__Excerpt to read__.
With BFD, we only get quicker reconvergence when a link fails, right?

When it recovers, does BFD take any action to speed reconvergence again? I’m assuming it will need to wait for the OSPF normal adjacency process.


Hello Luis

This is an excellent question. I did some research, and I had to actually go into RFC 5880 which describes BFD in order to get any solid answer.

As you suspected, BFD’s strong point is detecting a failure and letting the routing protocol know in an extremely small amount of time, that an alternate path must be found. When the failed link comes back up, BFD doesn’t have any specific mechanisms to speed up reconvergence. The RFC does state that:

BFD can be abstracted as a simple service. The service primitives
provided by BFD are to create, destroy, and modify a session, given
the destination address and other parameters. BFD in return provides
a signal to its clients indicating when the BFD session goes up or

So BFD does indicate when a session goes up, but not at super speeds. In actuality, a BFD session over a particular link will only form after a routing protocol adjacency is formed over that link. So yes, you will need to wait for the OSPF normal process for reconvergence.

__Short exercise 1__. In two sentences, sum up the BFD exchange above.
__Short exercise 2__.
Using the BFD exchange above, decide whether each statement agrees with it. Answer yes or no, and quote the deciding words.
(a) The reply relied on RFC 5880 for its answer.
(b) A BFD session over a link forms before the routing protocol adjacency over that link.
(c) BFD signals that a session has gone up at super speeds.
__Short exercise 3__. Return the part of the BFD exchange above that opens with the words containing "As you suspected, BFD’s" and closes with "process for reconvergence.".

__Source data__.
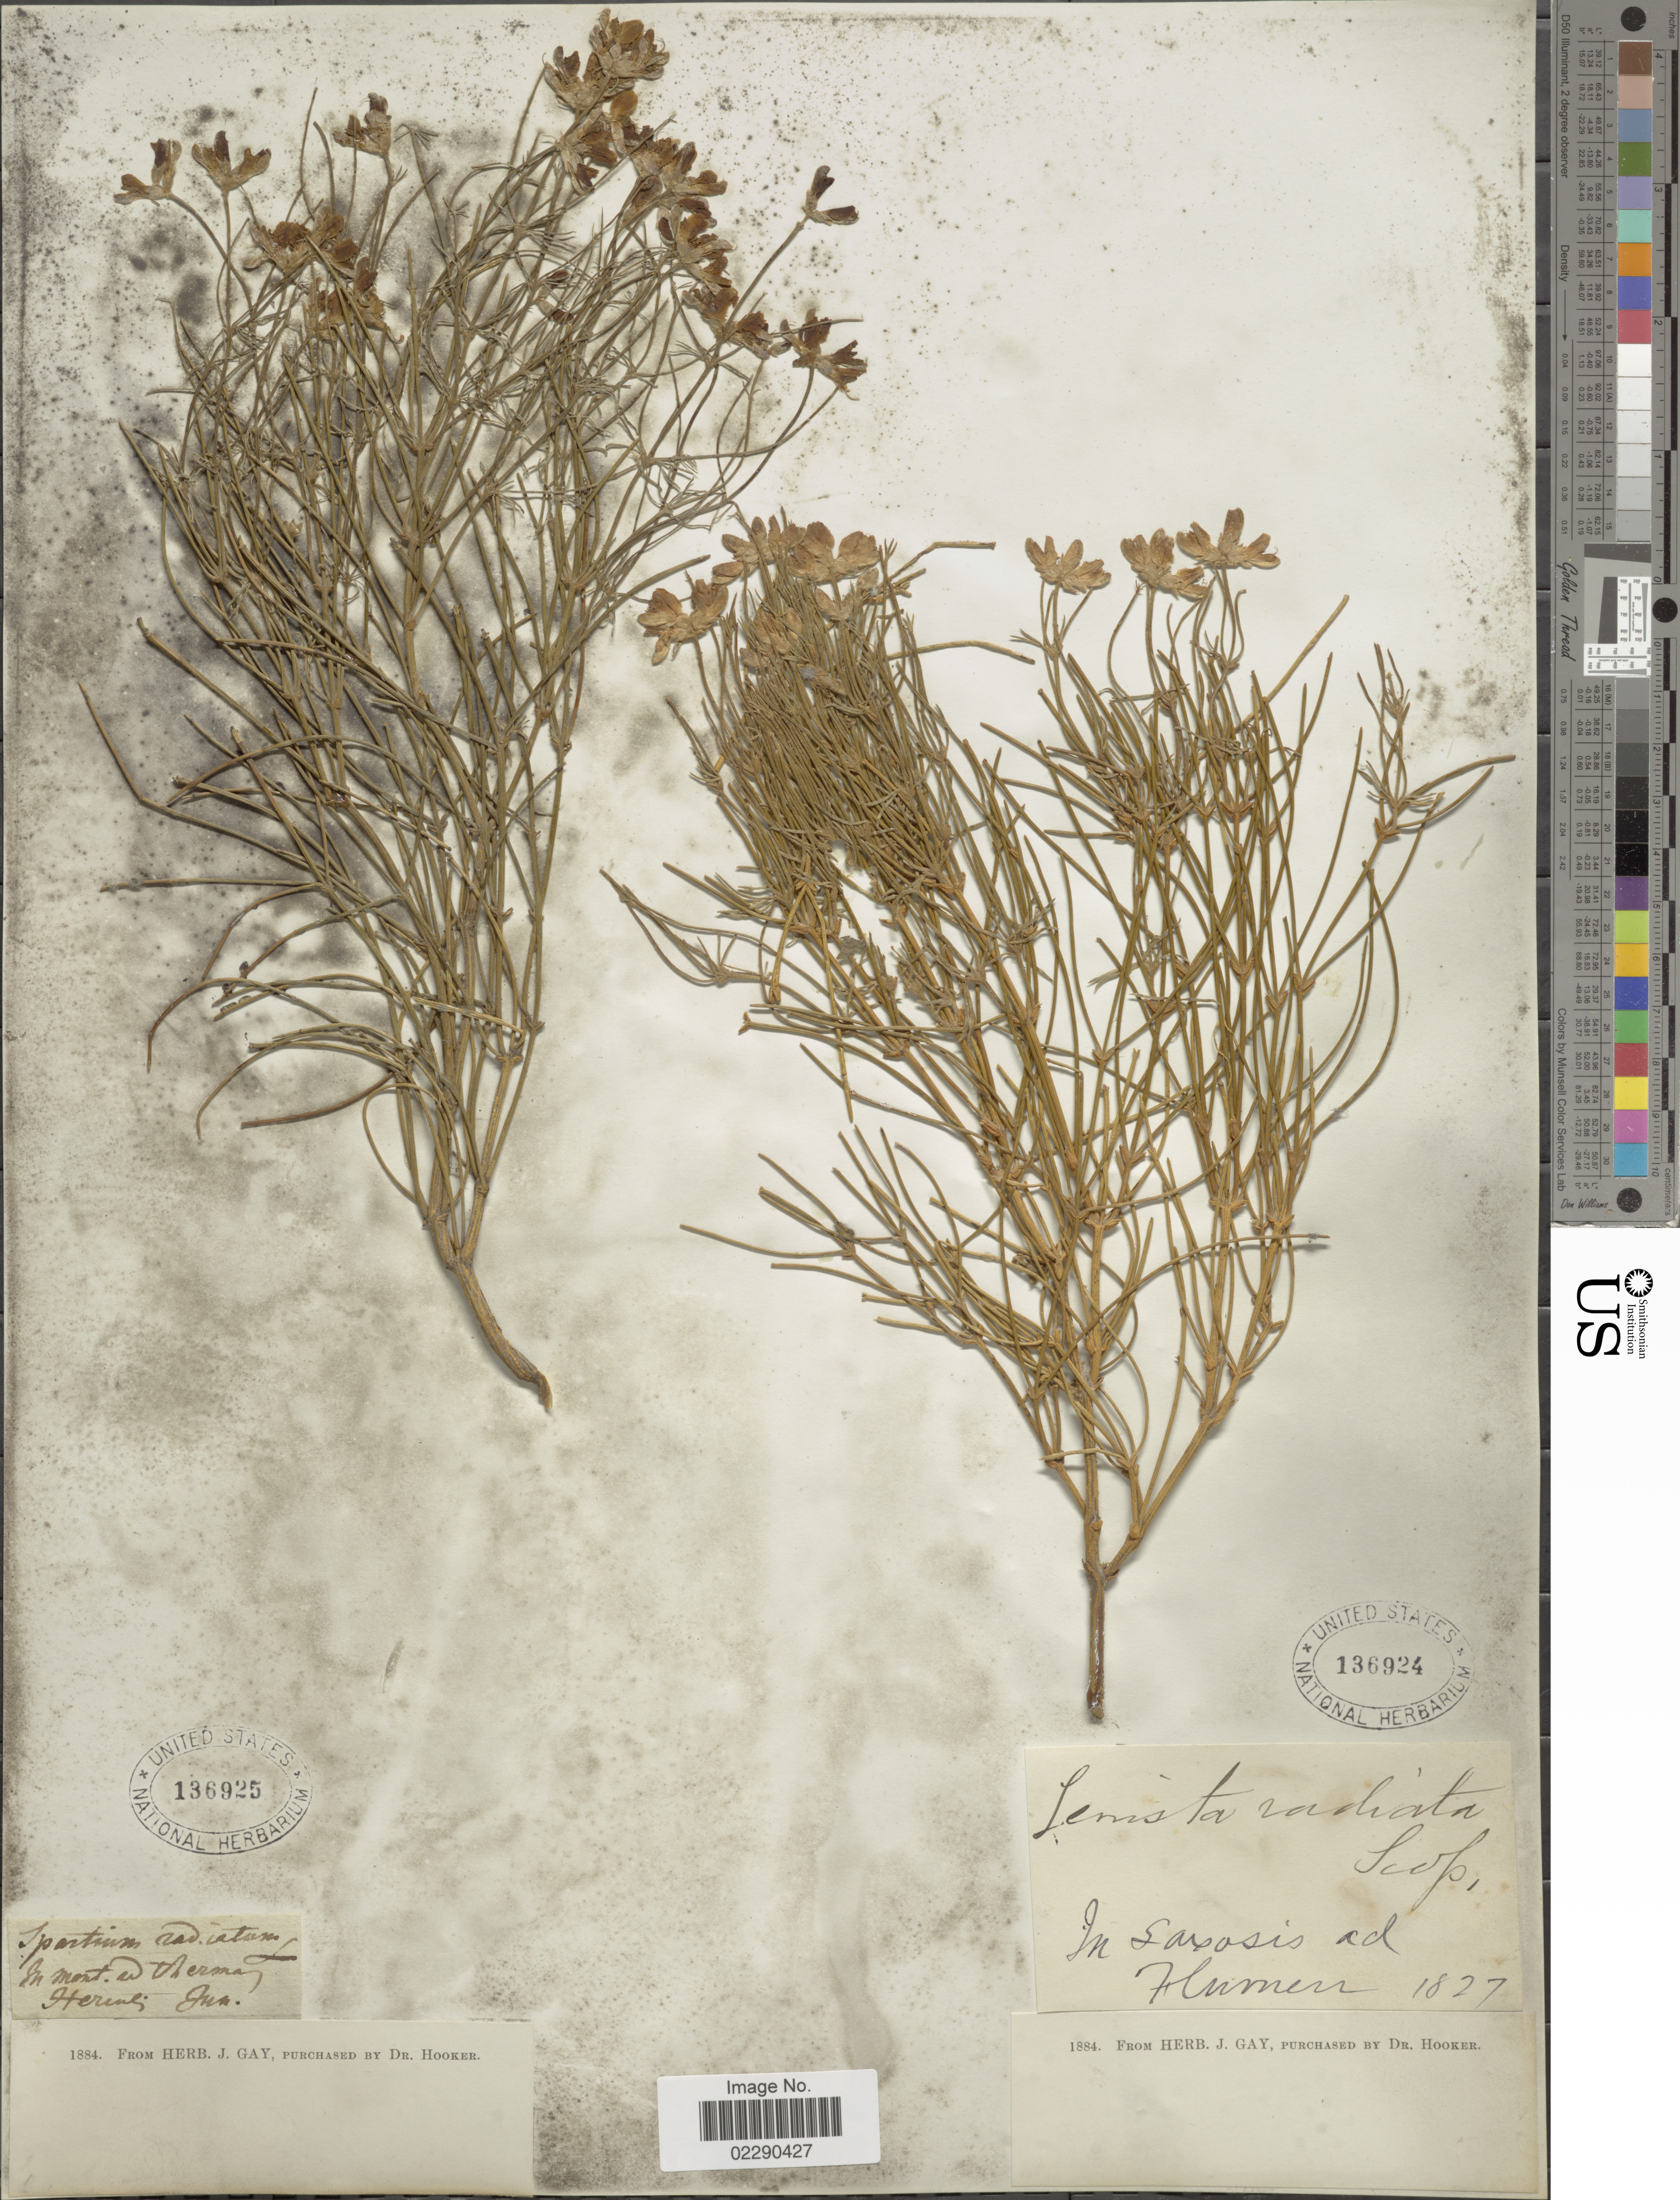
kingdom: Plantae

__Solution 1__. BFD detects a link failure and tells the routing protocol in an extremely small amount of time that an alternate path must be found, but it has no specific mechanism to speed up reconvergence when the failed link comes back up. A BFD session over a link forms only after a routing protocol adjacency forms over that link, so recovery waits for the normal OSPF process.

__Solution 2__.
(a) Yes: "I had to actually go into RFC 5880 which describes BFD in order to get any solid answer."
(b) No: "a BFD session over a particular link will only form after a routing protocol adjacency is formed over that link"
(c) No: "So BFD does indicate when a session goes up, but not at super speeds."

__Solution 3__.
As you suspected, BFD’s strong point is detecting a failure and letting the routing protocol know in an extremely small amount of time, that an alternate path must be found. When the failed link comes back up, BFD doesn’t have any specific mechanisms to speed up reconvergence. The RFC does state that:

BFD can be abstracted as a simple service. The service primitives
provided by BFD are to create, destroy, and modify a session, given
the destination address and other parameters. BFD in return provides
a signal to its clients indicating when the BFD session goes up or

So BFD does indicate when a session goes up, but not at super speeds. In actuality, a BFD session over a particular link will only form after a routing protocol adjacency is formed over that link. So yes, you will need to wait for the OSPF normal process for reconvergence.